*Extracted data*.

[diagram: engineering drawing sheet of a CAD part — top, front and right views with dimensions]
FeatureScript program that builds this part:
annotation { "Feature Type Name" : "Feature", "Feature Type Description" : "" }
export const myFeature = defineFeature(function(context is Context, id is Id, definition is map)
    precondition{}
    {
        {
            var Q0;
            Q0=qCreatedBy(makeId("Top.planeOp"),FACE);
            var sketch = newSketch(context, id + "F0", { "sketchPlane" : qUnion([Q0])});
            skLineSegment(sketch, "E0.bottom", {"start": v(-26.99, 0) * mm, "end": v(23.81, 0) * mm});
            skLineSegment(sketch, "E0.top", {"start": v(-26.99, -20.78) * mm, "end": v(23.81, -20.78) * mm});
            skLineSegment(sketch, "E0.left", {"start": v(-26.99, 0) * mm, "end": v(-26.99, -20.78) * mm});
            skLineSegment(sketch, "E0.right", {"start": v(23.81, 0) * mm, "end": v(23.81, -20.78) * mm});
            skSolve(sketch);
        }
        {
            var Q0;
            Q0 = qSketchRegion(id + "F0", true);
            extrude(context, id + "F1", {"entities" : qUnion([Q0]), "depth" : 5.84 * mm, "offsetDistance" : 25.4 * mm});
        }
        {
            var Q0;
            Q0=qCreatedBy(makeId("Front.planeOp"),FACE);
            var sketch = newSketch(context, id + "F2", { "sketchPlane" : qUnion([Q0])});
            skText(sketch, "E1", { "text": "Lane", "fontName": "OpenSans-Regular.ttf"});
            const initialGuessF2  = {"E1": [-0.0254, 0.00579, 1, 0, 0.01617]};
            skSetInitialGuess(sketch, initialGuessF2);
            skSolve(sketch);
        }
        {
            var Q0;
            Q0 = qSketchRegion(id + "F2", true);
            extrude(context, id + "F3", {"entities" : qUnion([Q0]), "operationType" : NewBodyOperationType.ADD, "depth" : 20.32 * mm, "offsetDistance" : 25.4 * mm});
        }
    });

*Written problem*. Reproduce the data verbatim, every line of it.

*Worked answer*.
[diagram: engineering drawing sheet of a CAD part — top, front and right views with dimensions]
FeatureScript program that builds this part:
annotation { "Feature Type Name" : "Feature", "Feature Type Description" : "" }
export const myFeature = defineFeature(function(context is Context, id is Id, definition is map)
    precondition{}
    {
        {
            var Q0;
            Q0=qCreatedBy(makeId("Top.planeOp"),FACE);
            var sketch = newSketch(context, id + "F0", { "sketchPlane" : qUnion([Q0])});
            skLineSegment(sketch, "E0.bottom", {"start": v(-26.99, 0) * mm, "end": v(23.81, 0) * mm});
            skLineSegment(sketch, "E0.top", {"start": v(-26.99, -20.78) * mm, "end": v(23.81, -20.78) * mm});
            skLineSegment(sketch, "E0.left", {"start": v(-26.99, 0) * mm, "end": v(-26.99, -20.78) * mm});
            skLineSegment(sketch, "E0.right", {"start": v(23.81, 0) * mm, "end": v(23.81, -20.78) * mm});
            skSolve(sketch);
        }
        {
            var Q0;
            Q0 = qSketchRegion(id + "F0", true);
            extrude(context, id + "F1", {"entities" : qUnion([Q0]), "depth" : 5.84 * mm, "offsetDistance" : 25.4 * mm});
        }
        {
            var Q0;
            Q0=qCreatedBy(makeId("Front.planeOp"),FACE);
            var sketch = newSketch(context, id + "F2", { "sketchPlane" : qUnion([Q0])});
            skText(sketch, "E1", { "text": "Lane", "fontName": "OpenSans-Regular.ttf"});
            const initialGuessF2  = {"E1": [-0.0254, 0.00579, 1, 0, 0.01617]};
            skSetInitialGuess(sketch, initialGuessF2);
            skSolve(sketch);
        }
        {
            var Q0;
            Q0 = qSketchRegion(id + "F2", true);
            extrude(context, id + "F3", {"entities" : qUnion([Q0]), "operationType" : NewBodyOperationType.ADD, "depth" : 20.32 * mm, "offsetDistance" : 25.4 * mm});
        }
    });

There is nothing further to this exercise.